Your goal: Your answer should be the lines of the data below that contain "Example".

^^^^^^^^

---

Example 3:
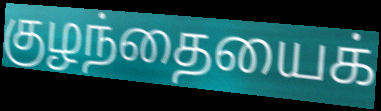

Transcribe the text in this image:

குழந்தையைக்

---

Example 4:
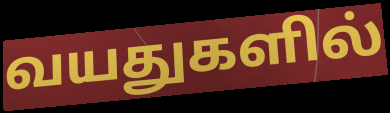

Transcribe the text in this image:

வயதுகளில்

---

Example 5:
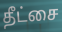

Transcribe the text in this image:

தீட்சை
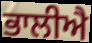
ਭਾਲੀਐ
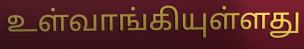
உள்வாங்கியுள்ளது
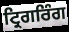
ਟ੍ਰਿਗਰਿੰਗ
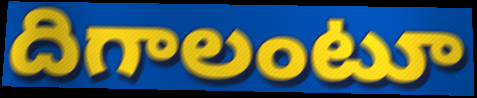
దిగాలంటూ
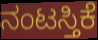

^^^^^^^^

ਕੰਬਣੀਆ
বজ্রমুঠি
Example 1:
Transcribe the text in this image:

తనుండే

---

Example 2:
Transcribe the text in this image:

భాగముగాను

^^^^^^^^

Answer space:
Example 3:
Example 4:
Example 5:
Example 1:
Example 2:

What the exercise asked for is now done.